Others too have called for action. The Care Quality Commission and Dame Fiona Caldicott’s Office of the National Data Guardian, have both recently called on the NHS to take steps ahead of reviews of NHS organisations’ data security. And health secretary Jeremy Hunt has insisted that the NHS has “has not yet won the public’s trust”, when it comes to handling their data.
Technology is not the biggest problem
Technology is not the biggest weakness in data security, it is the human factor, one of the reasons why we are still seeing data breaches and fines imposed on the NHS from the Information Commissioner’s Office.
It is true, that whilst effective IT in an integrated care chain can allow patient data to be accessed in a more timely and secure way, other more cumbersome technologies can lead to problems. For example, in healthcare settings today, it is not unknown for clinicians to become frustrated by log-on loading times, each time they insert their smartcard to access patient information. When fast user switching systems are not in place, doctors may leave smartcards in the system, avoiding hindrance to clinical workflows, but also creating security risks including the potential for inappropriate access to information from colleagues and the loss of an audit trail.

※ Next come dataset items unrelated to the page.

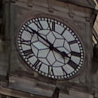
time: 3:51
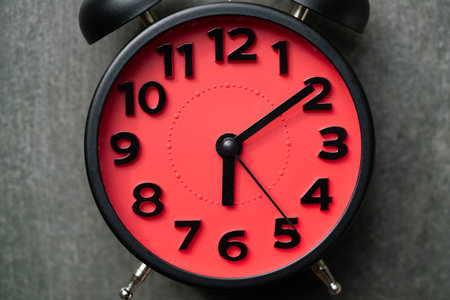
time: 6:09
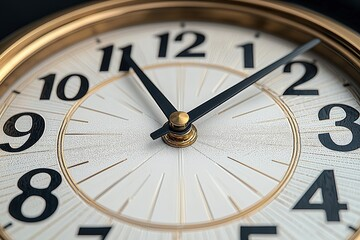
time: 11:08
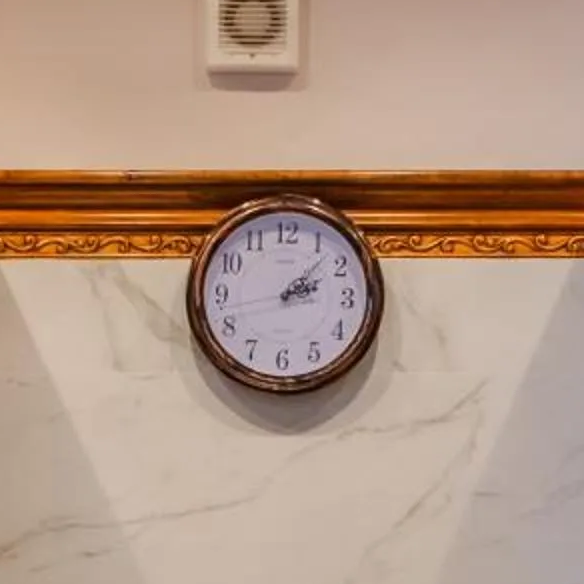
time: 2:07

In reality, the way people handle data, and how they access devices, is often the challenge. The vast majority of data breaches take place because of humans mishandling information, not because of a cyber hack.
Empowering CCIOs and SIROs to tackle security challenges across health economies
But it is the human element that offers the answer to data security risks, including new challenges presented by integrated care. The NHS must now empower the right people in order to tackle security challenges.

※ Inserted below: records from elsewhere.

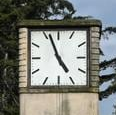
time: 4:56
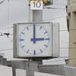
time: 3:00
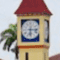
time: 6:15
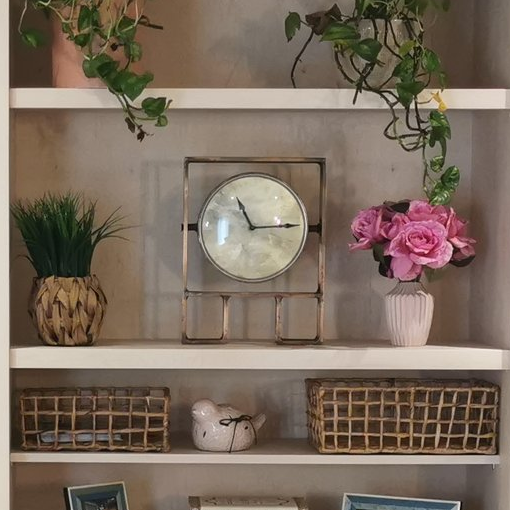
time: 11:14
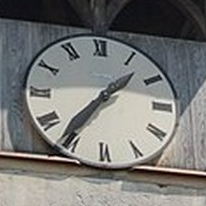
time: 1:36
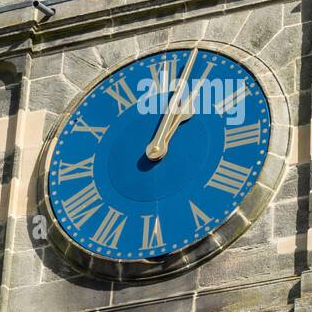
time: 1:02
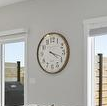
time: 4:18
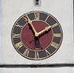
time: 1:55
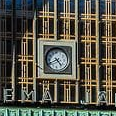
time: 4:41
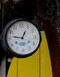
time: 12:46
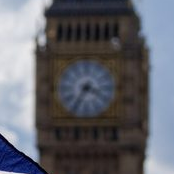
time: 3:35
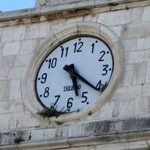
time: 5:21
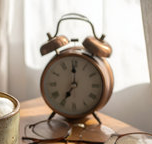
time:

At present many parts of the NHS do not even have a chief information security officer or a senior information risk owner (SIRO). This is something that must change, with calls for such a role at board level, being voiced by the CQC and Dame Fiona’s office.
Chief clinical information officers (CCIOs) can also play an extremely important role here, and are in many ways the most useful people in an NHS organisation to get major IT projects adopted, engaged and used in a way that is useful for patients.

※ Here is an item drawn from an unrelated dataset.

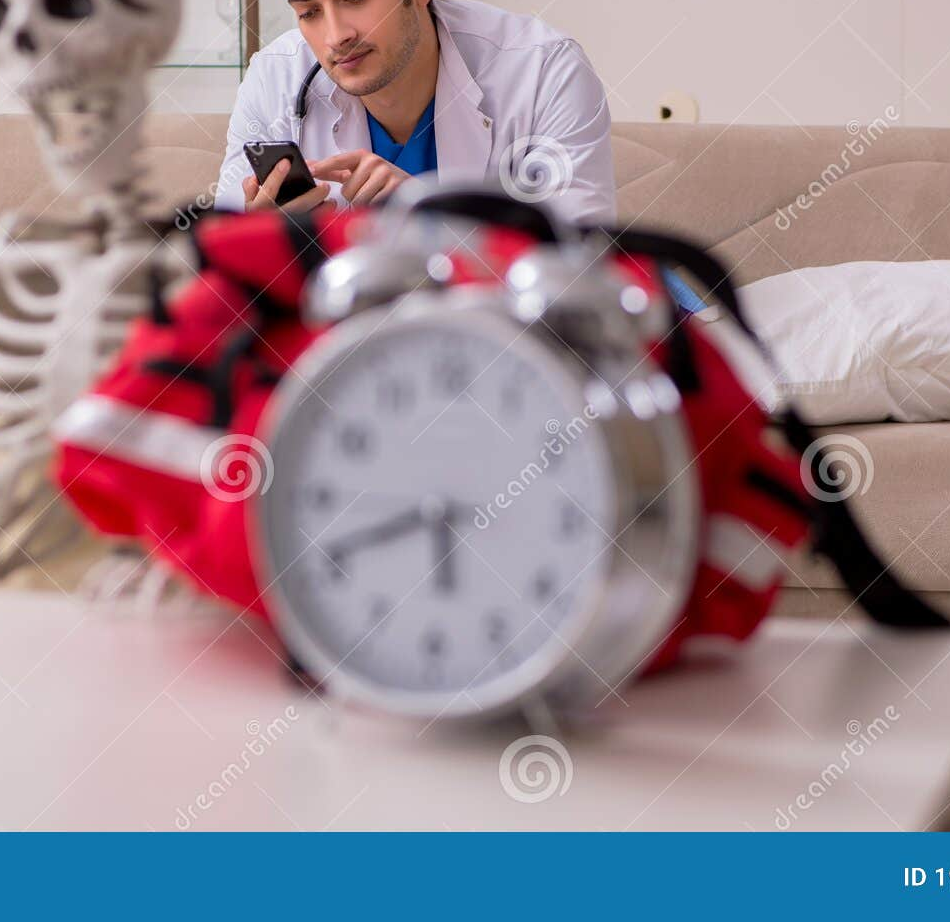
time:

But so often CCIOs are not being given executive powers needed to make the most difference, something that must change with urgency.
CCIOs are simply not being invited to participate as effectively as possible. As someone who has worked in the NHS as a doctor, and who now works in the supplier community, I have seen from both sides how there is often a need to reach out to the CCIO for them to take part in a meeting.
CCIOs need to be given the executive powers to lead. The same is needed for SIROs, so that clinical flows, mobility and security are not addressed in isolation.
The NHS must not pigeonhole clinicians and information security leads to clinical or security matters. Each deals with the whole picture from different angles. There must be collaboration between them, and without executive powers, the train goes nowhere.
Those individuals can be key to ensuring these things happen, not only in the trust, but more widely across health and social care.
The more players in an integrated care setting, the more collaboration you need. Ideally the same expertise would be reflected in each of the component organisations, to allow the security and workflow needs of acute, community, mental health, primary and social care to be tackled with cohesion.
But most importantly, health economies need to understand where they are deficient, where they are strong, where they need to invest, and where they don’t have enough resource. The first step is for all the component organisations to come together and understand what they are capable of, and what they are not. Only an integrated approach to security can work for the integrated care now about to happen.